The FOMC made clear in its new policy statement that the reframed guidance offered was an “updating” and “does not indicate any change in the Committee’s policy intentions as set forth in recent statements.” But, there has been significant movement along the policy timeline.[private]
Prominently, the FOMC removed what had become the signpost of the arrival of a policy watershed—6.5% unemployment—essentially by acting as though the watershed had arrived. In the old text, reaching that level would trigger consideration of “other information, including additional measures of labor market conditions, indicators of inflation pressures and inflation expectations, and readings on financial developments.” In the new text, the list of “information” to be considered—effective now—is exactly the same, but with the unemployment rate just another “measure of labor market conditions.”

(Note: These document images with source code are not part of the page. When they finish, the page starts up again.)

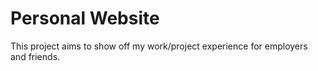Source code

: # Personal Website

This project aims to show off my work/project experience for employers and friends.

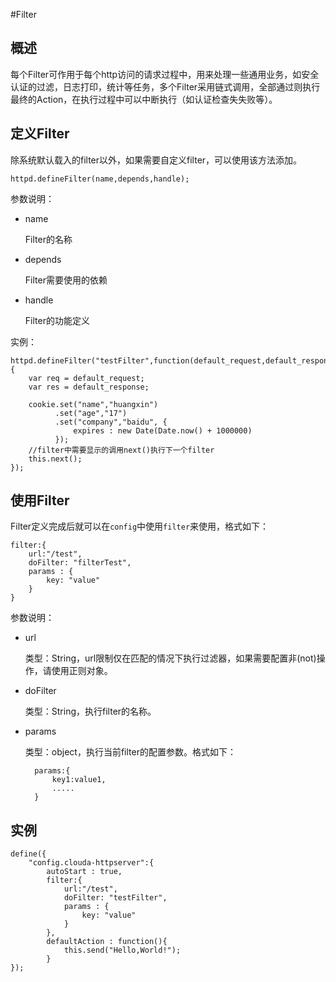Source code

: #Filter

## 概述

每个Filter可作用于每个http访问的请求过程中，用来处理一些通用业务，如安全认证的过滤，日志打印，统计等任务，多个Filter采用链式调用，全部通过则执行最终的Action，在执行过程中可以中断执行（如认证检查失失败等）。


## 定义Filter

除系统默认载入的filter以外，如果需要自定义filter，可以使用该方法添加。

	httpd.defineFilter(name,depends,handle);
	
参数说明：

* name

	Filter的名称
	
* depends

	Filter需要使用的依赖
	
* handle

	Filter的功能定义


	
实例：

	httpd.defineFilter("testFilter",function(default_request,default_response,cookie){
		var req = default_request;
		var res = default_response;

		cookie.set("name","huangxin")
			  .set("age","17")
			  .set("company","baidu", {
			  	  expires : new Date(Date.now() + 1000000)
			  });
		//filter中需要显示的调用next()执行下一个filter
		this.next();
	});

## 使用Filter

Filter定义完成后就可以在`config`中使用`filter`来使用，格式如下：

	filter:{
        url:"/test",
        doFilter: "filterTest",
        params : {
        	key: "value"
        }
   	}


参数说明：

* url

	类型：String，url限制仅在匹配的情况下执行过滤器，如果需要配置非(not)操作，请使用正则对象。
	
* doFilter

	类型：String，执行filter的名称。
	
* params

	类型：object，执行当前filter的配置参数。格式如下：
	
		params:{
        	key1:value1,
        	.....
    	}

## 实例

	define({
    	"config.clouda-httpserver":{
        	autoStart : true,
        	filter:{
        		url:"/test",
        		doFilter: "testFilter",
        		params : {
        			key: "value"
        		}
        	},
        	defaultAction : function(){
            	this.send("Hello,World!");
        	}
	});

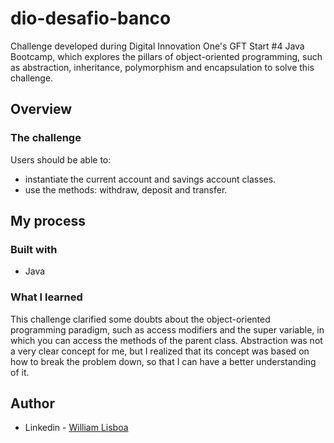 # dio-desafio-banco

Challenge developed during Digital Innovation One's GFT Start #4 Java Bootcamp, which explores the pillars of object-oriented programming, such as abstraction, inheritance, polymorphism and encapsulation to solve this challenge.

## Overview

### The challenge

Users should be able to:

- instantiate the current account and savings account classes.
- use the methods: withdraw, deposit and transfer.

## My process

### Built with

- Java

### What I learned

This challenge clarified some doubts about the object-oriented programming paradigm, such as access modifiers and the super variable, in which you can access the methods of the parent class. Abstraction was not a very clear concept for me, but I realized that its concept was based on how to break the problem down, so that I can have a better understanding of it.

## Author

- Linkedin - [William Lisboa](https://www.linkedin.com/in/william-lisboa-50340618a/)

The economic assessment motivating the change was almost a declaration of victory. Most significant was the description of the general tone of activity, last time spoken of as being “consistent with growing underlying strength in the broader economy,” but now portrayed as involving “sufficient underlying strength in the broader economy to support ongoing improvement in labor market conditions.” The economy is in self-perpetuating cumulating growth.
The only genuinely new element in the text was an explicit statement that “even after employment and inflation are near mandate-consistent levels, economic conditions may, for some time, warrant keeping the target federal funds rate below levels the Committee views as normal in the longer run.” Dovish dissenter Kocherlakota saw that as one of the few clear elements in otherwise too-vague guidance, His hawkish colleagues may be a bit uneasy that lags in the effect of policy—and the potential for an inflation overshoot—are close to being ignored.
- U.S.:Consumer on Track? February personal income and consumption data (Fri) will update the consumer backdrop in Q1, and consumer confidence (Tue) will give a look at March sentiment.
- Eurozone: There may be even keener interest in the business survey numbers due this week as markets assess whether the Eurozone economy may be developing added momentum. In particular, the March PMI Flashes (Mon) will be examined acutely. Money Numbers (Thu) deserve equal attention
- UK: Perhaps the most incontrovertible BoE assertion recently regards the softer recent inflation environment. Some additional easing may be on the cards in February CPI numbers (Tue).
- Japan: Friday brings the key indicators of the week, with February results for the CPI, the labor force survey, and retail sales all due.
- Emerging Markets/Regions: Light data weeks in both China and India, with only the flash March estimate of the HSBC PMI in the former, and the 8-infrastructure industry index (Fri) for the latter. In Mexico, February trade data arrive, while in Brazil, February current account (Mon) and unemployment (Thu) are key releases.